Chicken and Broccoli Pasta Bake

Equipment
- Large skillet
- Large measuring cup
- Pot
- Casserole dish
- Microwave
- Measuring spoons
- Silicone spatula
Ingredients
- 1 ½ cups chicken broth (360ml) low sodium preferred
- 1 ¼ cups half and half (300ml)
- ½ chicken bouillon cube
- 1 teaspoon hot sauce
- 1 teaspoon soy sauce
- 1 teaspoon Dijon mustard
- ½ teaspoon onion powder
- ½ teaspoon oregano
- ½ teaspoon parsley
- ¼ teaspoon paprika
- ¼ teaspoon garlic salt
- 1-2 tablespoons olive oil (15-30ml)
- 1 ¼ lbs. boneless skinless chicken breast (570g)
- to taste Salt/Pepper
- 1 teaspoon Italian seasoning
- ½ cup dry white wine (120ml)
- 3 cloves garlic, minced
- 3 tablespoons butter (45g)
- 3 tablespoons flour (24g)
- ½ lb. fusilli pasta (225g)
- 3-4 cups broccoli florets (450-600g)
- 3 tablespoons grated Parmesan cheese (24g)
- 3 cups cheddar cheese (340g)
- 1 cup crispy fried onions (100g)
Instructions
- Start by heating up olive oil in a large skillet over medium heat. Add the boneless skinless chicken breast, seasoning it with salt and pepper. Cook until golden brown and cooked through, ensuring not to overcook to avoid drying it out.
- In the same pan, melt the butter.
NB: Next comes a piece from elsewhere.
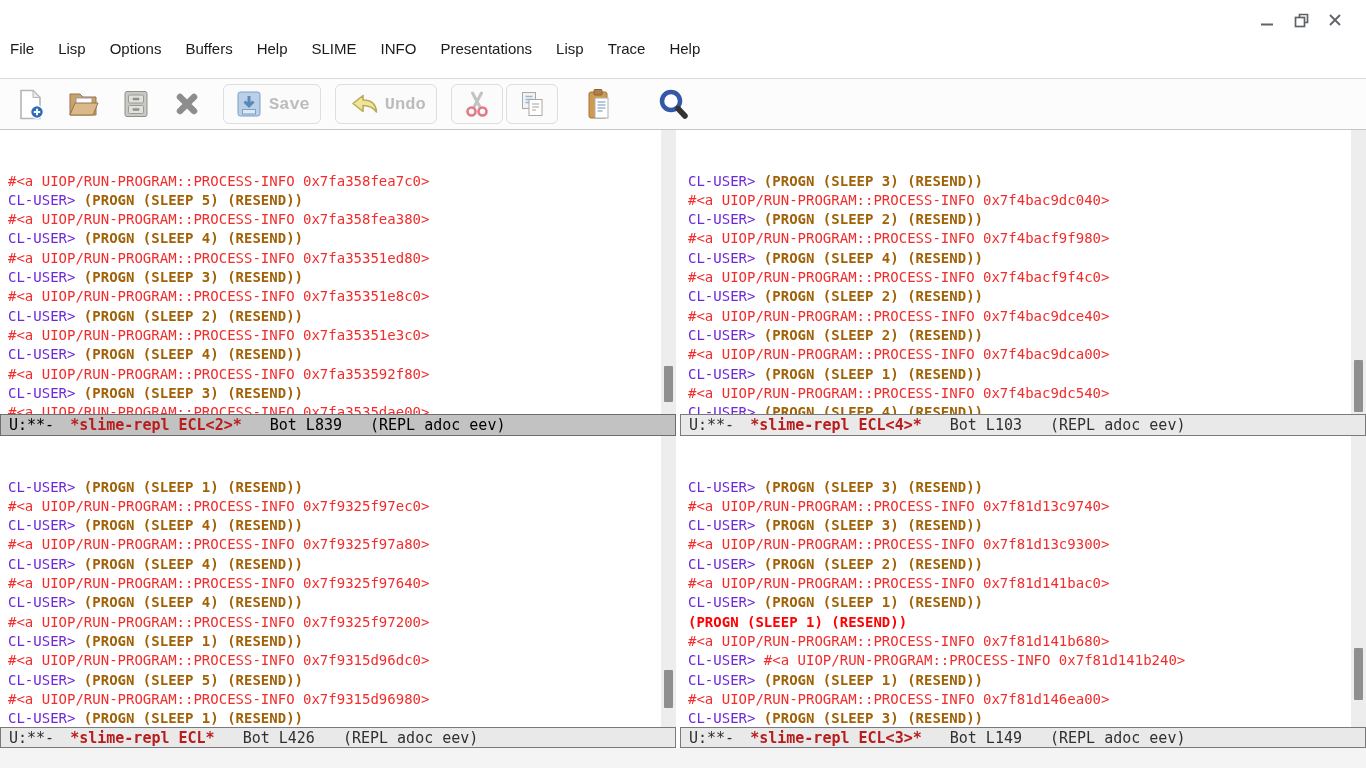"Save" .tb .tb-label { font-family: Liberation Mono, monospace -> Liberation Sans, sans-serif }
Once melted, add the flour and whisk until it is smooth and has a nice golden color. Gradually mix in the chicken broth and half and half, stirring continuously to avoid lumps. Monitor the sauce to prevent it from thickening too much.
- Stir in the minced garlic, Dijon mustard, hot sauce, soy sauce, onion powder, oregano, parsley, paprika, and garlic salt. Allow the mixture to smell fragrant and savory, tasting as you go to achieve the right flavor balance.
- In a pot, cook the fusilli pasta in salted water until al dente. Add the broccoli florets during the last 2 minutes of cooking. Drain the pasta and broccoli, ensuring they look vibrant and tender. Be cautious to not overcook the pasta, as it can turn mushy in the bake.
- In a large bowl, gently mix the cooked chicken, fusilli pasta, broccoli, and sauce until everything is evenly coated. Take your time with this step for an even distribution of sauce.
- Transfer the combined mixture into a greased casserole dish. Evenly sprinkle cheddar cheese and grated Parmesan over the top, ensuring all parts are covered for consistent cooking.
- Preheat your oven and bake the casserole until bubbly and the top is golden. Pay attention to avoid burning the edges; this should take approximately 30 minutes.
- Once the baking is complete, sprinkle crispy fried onions on top for extra crunch. This textural contrast should enhance the dish. Add them after baking to maintain their crunchiness.